With his 2018 debut Universe, Vanden Abeele carved out a niche between the “neoclassical” of artists like Max Richter and Joep Beving. The only difference is that he doesn't have millions of streams yet. “Piano playlists are fine and I understand why people need them. It brings a certain rest to their hectic lives. My girlfriend plays those playlists too. (Laughs) But you have to be careful that you don't start making music that is tailored to those lists. The most important thing is that it is your own. I rarely listened to that kind of music, by the way. When I was a teenager, I would prefer The Prodigy or Korn.” (Laughs)
La douceur de la vie
Vanden Abeele fell in love with the piano when he was a four-year-old sprout. “My grandparents had a piano and whenever we visited them, I would start improvising on it. I remember my parents lifting me onto the stool because I was too short to see the keys.” His mother enrolled him in music school when he was eight. “It was an adjustment. I had always just played whatever came into my head, and I was suddenly confronted with those little dots. (Laughs) I had lots of improvised pieces in my head, but I didn't dare to play them there because I thought they were too intimate.”

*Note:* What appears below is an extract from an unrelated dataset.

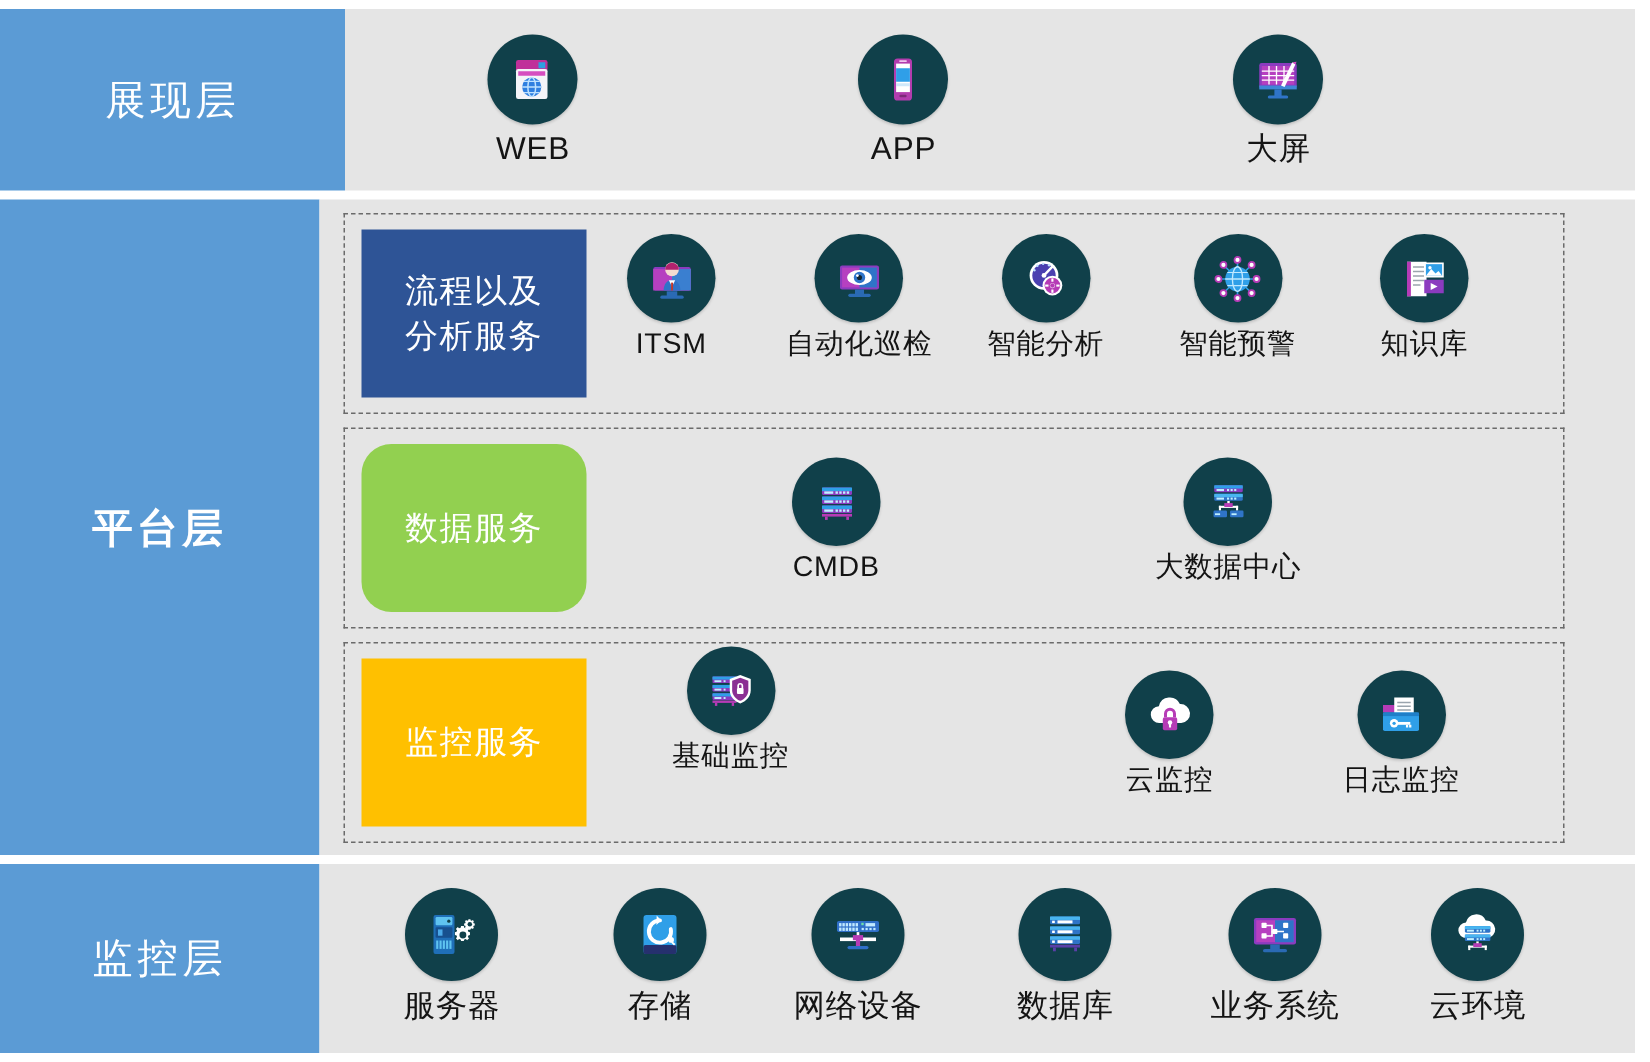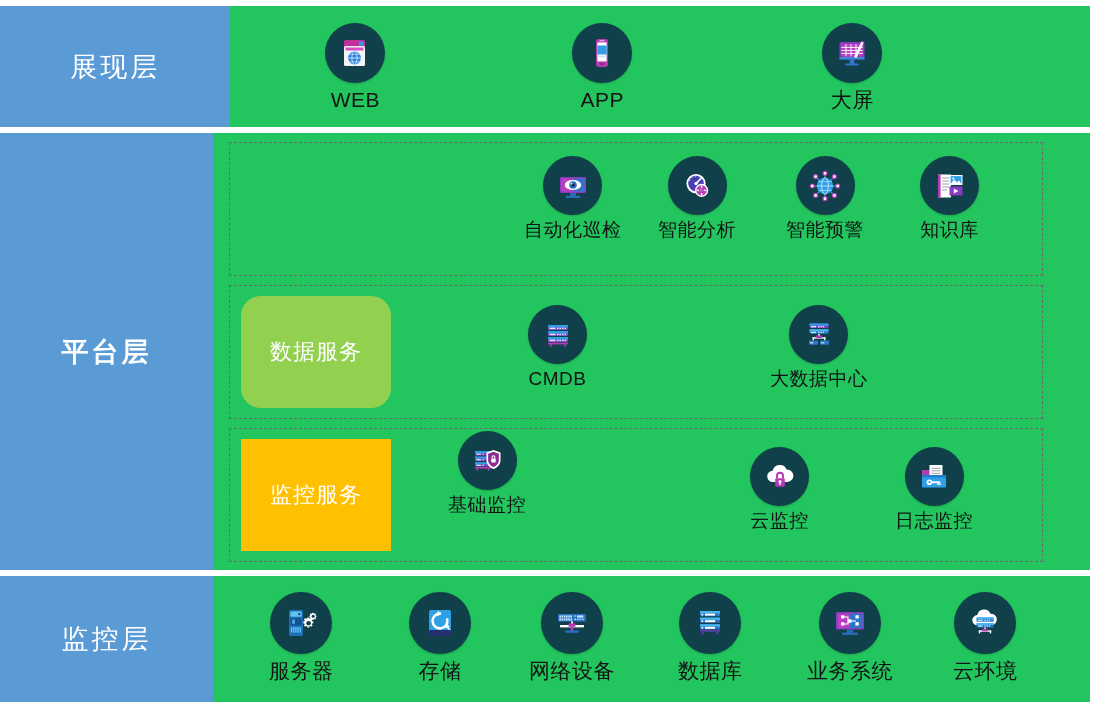"WEB" .layer-body { background: #22c55e -> #e5e5e5 }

He quit classical lessons several times but never stopped improvising on the piano. “I went through a difficult period when my parents got divorced and I had some bad friends. I clung to music in that period; it was music that would drag me out of the shit.” At a certain point, he realized that music was to be his life. “It was a little terrifying. I was sitting at the piano, stood up for a moment, walked around, and then realized: yes, this is what I want to do.”
His mastery of improvisation continued to be a well-kept secret during his studies at the conservatory. “I always approached music very freely, but I felt imprisoned at the conservatory. The mentality of classical music is almost…clerical.” In the meantime, he was able to do his thing at Cinematek, where he started accompanying silent films. “I have done more than 500 already. Tonight I am accompanying The Birth of a Nation, a 190-minute film.” He doesn't prepare. “The screen is my score.”
It was only when he made Universe that he first wrote something down. “It was very sobering. Improvising is like going on a journey. You do whatever you want, you don't have to think about it, you can't make any mistakes. Once you start composing, you realize how important form is. How our ear longs for logical structures.”
Without thinking about it, images flash through his head when he improvises. “It is like therapy. Emotions from the past re-emerge.” Hence the titles like “Douceur de la vie” and “Everything Is Perfect”. “Life isn't always a walk in the park, but just like my music it can be very tender.”